The goal of the overall look and feel of the restaurant is to display a more urban design, accomplished though the use of modern colors, furniture and construction materials. For example, embossed plywood is used in one of the seating areas that can be easily painted and installed.
 
"It's one of those focal elements that you want to have standout in your store," Riffkin said.
 
The wooden tables are all laminated with a stainless steel base. The tables also can be attached to the wall to give the impression of it all being one piece. The new elements will be incorporated in phases into the company's Boston restaurant, located in Prudential Tower, but will not be completed by the end of the year.
 
"The Boston location is not the same size so we couldn't use every element, but if you were to walk in there you would know it was a Tossed," Riffkin said.
 
Construction elements include some environmentally friendly materials, but executives are not looking to hang their hats on marketing them.
 
"By no means will it be LEED certified, but we are using some organic and recycled products," Clark said. "We want to use some of those recycled products, but without waving the flag of being a LEED brand."
 
The new design also reflects a smaller footprint — taking the units down from about 2,400 square feet to 1,600 square feet — giving operators the ability to open in difficult locations. Additionally, executives are reviewing a Tossed Express freestanding kiosk for airport, college campus and similar locations, which is slated to be completed by January 2010.
 
"We are negotiating leases for them right now and are looking in New York, which is why the kiosk is so important for us.

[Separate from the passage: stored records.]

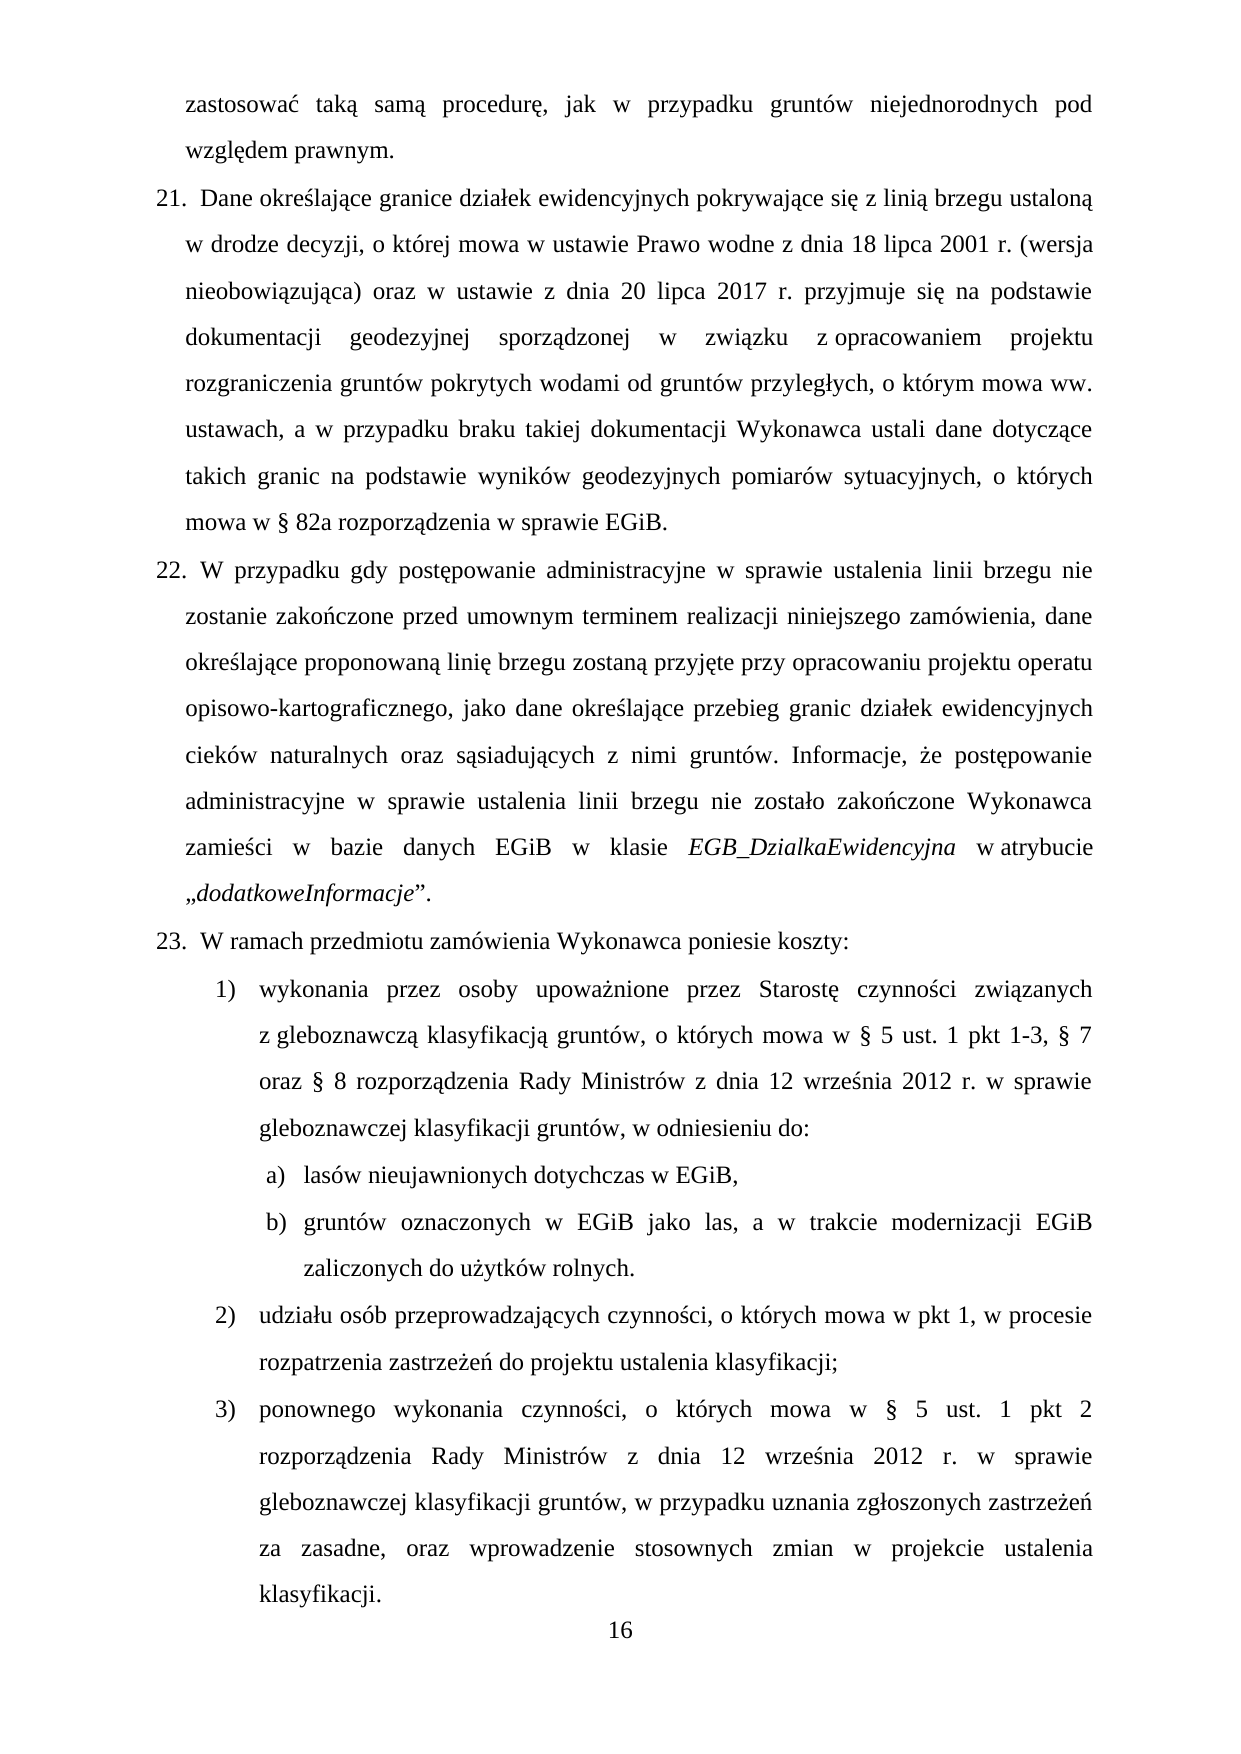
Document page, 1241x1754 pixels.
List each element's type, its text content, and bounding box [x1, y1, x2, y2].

list W ramach przedmiotu zamówienia Wykonawca poniesie koszty: [156, 926, 1093, 955]
list udziału osób przeprowadzających czynności, o których mowa w pkt 1, w procesie rozpatrzenia zastrzeżeń do projektu ustalenia klasyfikacji; [215, 1301, 1093, 1376]
list lasów nieujawnionych dotychczas w EGiB, [266, 1160, 1093, 1189]
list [156, 89, 1093, 164]
list ponownego wykonania czynności, o których mowa w § 5 ust. 1 pkt 2 rozporządzenia Rady Ministrów z dnia 12 września 2012 r. w sprawie gleboznawczej klasyfikacji gruntów, w przypadku uznania zgłoszonych zastrzeżeń za zasadne, oraz wprowadzenie stosownych zmian w projekcie ustalenia klasyfikacji. [215, 1394, 1093, 1608]
list wykonania przez osoby upoważnione przez Starostę czynności związanych z gleboznawczą klasyfikacją gruntów, o których mowa w § 5 ust. 1 pkt 1-3, § 7 oraz § 8 rozporządzenia Rady Ministrów z dnia 12 września 2012 r. w sprawie gleboznawczej klasyfikacji gruntów, w odniesieniu do: [215, 974, 1093, 1141]
list gruntów oznaczonych w EGiB jako las, a w trakcie modernizacji EGiB zaliczonych do użytków rolnych. [266, 1207, 1093, 1282]
list W przypadku gdy postępowanie administracyjne w sprawie ustalenia linii brzegu nie zostanie zakończone przed umownym terminem realizacji niniejszego zamówienia, dane określające proponowaną linię brzegu zostaną przyjęte przy opracowaniu projektu operatu opisowo-kartograficznego, jako dane określające przebieg granic działek ewidencyjnych cieków naturalnych oraz sąsiadujących z nimi gruntów. Informacje, że postępowanie administracyjne w sprawie ustalenia linii brzegu nie zostało zakończone Wykonawca zamieści w bazie danych EGiB w klasie EGB_DzialkaEwidencyjna w atrybucie „dodatkoweInformacje”. [156, 555, 1093, 907]
list Dane określające granice działek ewidencyjnych pokrywające się z linią brzegu ustaloną w drodze decyzji, o której mowa w ustawie Prawo wodne z dnia 18 lipca 2001 r. (wersja nieobowiązująca) oraz w ustawie z dnia 20 lipca 2017 r. przyjmuje się na podstawie dokumentacji geodezyjnej sporządzonej w związku z opracowaniem projektu rozgraniczenia gruntów pokrytych wodami od gruntów przyległych, o którym mowa ww. ustawach, a w przypadku braku takiej dokumentacji Wykonawca ustali dane dotyczące takich granic na podstawie wyników geodezyjnych pomiarów sytuacyjnych, o których mowa w § 82a rozporządzenia w sprawie EGiB. [156, 183, 1093, 536]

We have shifted probably from 50/50 to 90 percent in the urban-style real estate.
 
Cities ideal for the concept include Manhattan, Washington, D.C., Chicago and Seattle. And in addition to a new store design, Clark said the company is expanding its menu to include gluten-free and lower-calories options.
 
"We're spending a lot of time in New York and Boston," he said. "Currently, it's where we're doing a lot of research, development and testing."